Starting from the San Francisco Bay Area, the team heads down through Mexico and Central America. They catch a ship from Panama to Ecuador to circumvent the Darién Gap and continue south to the tip of Argentina to the southernmost city in the world, Ushuaia. Then they swing north to Zarate where the cars catch a ship to Australia. From Brisbane, Australia, they drive north to Cairns and begin their westbound stretch across 900 mi of the Outback on the Gunbarrel Highway. From Perth the vehicles and team catch a ship to Singapore, where they head north through South East Asia. After crossing Myanmar from east to west along the Stilwell Road, the route continues west into India. They dodge sacred cows and stomach illnesses and meet with the Dalai Lama in Dharamsala. He blesses their journey and signs the hood of their car. Continuing up the Himalayas in Kashmir the team travels over the highest motorable road in the world, the Khardung La Pass and up the Karakoram Highway through Pakistan before descending into China. Their route continues north through Kazakhstan and into Siberia where they head for the city Yakutsk. With the Siberian winter in full gear they drive over the Lena River and the Aldan River before heading west along the Road of Bones to catch their last ship from Magadan to Alaska. Their home stretch first takes them up to Prudhoe Bay, Alaska, where they walk on the Arctic Ocean. They travel down the Dalton Highway and the Alcan Highway, through the towering forests and craggy coasts of Canada back to San Francisco a year after their voyage began.

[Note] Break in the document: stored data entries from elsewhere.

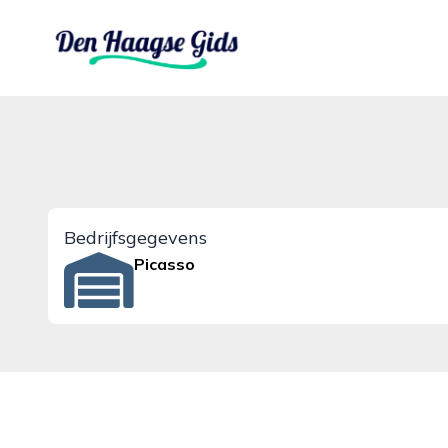
denhaagsegids.nl
Bedrijfsgegevens
Picasso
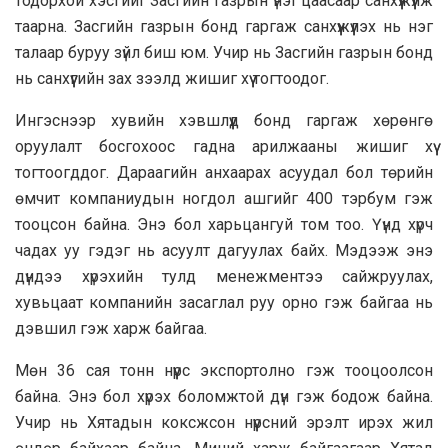
тодорхой хэсгийг Засгийн газрын үнэт цаасаар санхүүжүүлж
таарна. Засгийн газрын бонд гаргаж санхүүжүүлэх нь нэг
талаар буруу зүйл биш юм. Учир нь Засгийн газрын бонд
нь санхүүгийн зах зээлд жишиг хүү тогтоодог.
Ингэснээр хувийн хэвшлүүд бонд гаргаж хөрөнгө
оруулалт босгохоос гадна арилжааны жишиг хүү
тогтоогддог. Дараагийн анхаарах асуудал бол төрийн
өмчит компаниудын ногдол ашгийг 400 тэрбум гэж
тооцсон байна. Энэ бол харьцангуй том тоо. Үүнд хүрч
чадах уу гэдэг нь асуулт дагуулах байх. Мэдээж энэ
дүндээ хүрэхийн тулд менежментээ сайжруулах,
хувьцаат компанийн засаглал руу орно гэж байгаа нь
дэвшил гэж харж байгаа.
Мөн 36 сая тонн нүүрс экспортолно гэж тооцоолсон
байна. Энэ бол хүрэх боломжтой дүн гэж бодож байна.
Учир нь Хятадын коксжсон нүүрсний эрэлт ирэх жил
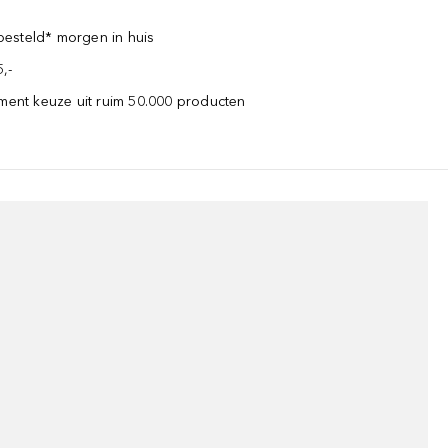
esteld* morgen in huis
,-
iment keuze uit ruim 50.000 producten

ODYSSEY travels through the 26 countries of Mexico, Guatemala, El Salvador, Honduras, Nicaragua, Costa Rica, Panama, Ecuador, Peru, Bolivia, Chile, Argentina, Australia, Singapore, Malaysia, Thailand, Cambodia, Laos, Myanmar, India, Pakistan, China, Kazakhstan, Russian Federation, Canada, and the United States.

== Vehicles ==

Three Land Rovers are seen during the series, but the expedition actually included a fourth, the film crew vehicle. They were equipped with a V8 petrol engine and slight suspension modifications to accommodate for slightly larger tires. The roof racks carried necessary supplies and equipment including rooftop tents where the team spent many nights out of the cold. The bumpers carried winches and lighting for rescue and low visibility driving. There were few troubles with the vehicles as a whole, but the punishing roads took its toll over time. Strut and exhaust bolts loosened up in South America, windows dropped into doors in the Outback, and a U-joint broke in Siberia. The biggest obstacle was fuel economy, which averaged around 12 mpg.

== Charitable efforts ==

=== Parkinson's disease ===
The expedition was also a fundraiser for Parkinson's disease, with every kilometer driven raising direct donations to the Parkinson's Institute in Sunnyvale, California. Three of the team members had relatives suffering from the disease, and during the journey the team took time out to meet with doctors and patients in clinics around the world, visiting and sharing their knowledge of new treatments.

=== Other charities ===
ODYSSEY also took the opportunity to help bring social consciousness to three other philanthropic organizations they encountered during the expedition.

1. Kids Saving the Rainforest (Episode 2), a young girls group aiming to preserve Costa Rica's rainforests and animals against rapid development.
2. Landmine Survivors Network (Episode 8), an organization for helping survivors of land mine accidents cope with their debilitating injuries, chosen by the team after they come across a musical band of mine victims in Cambodia.
3. Myanmar Buddhist Orphanage Association (MBOA) (Episode 9), an orphanage in Mandalay, Myanmar funded entirely by external donations.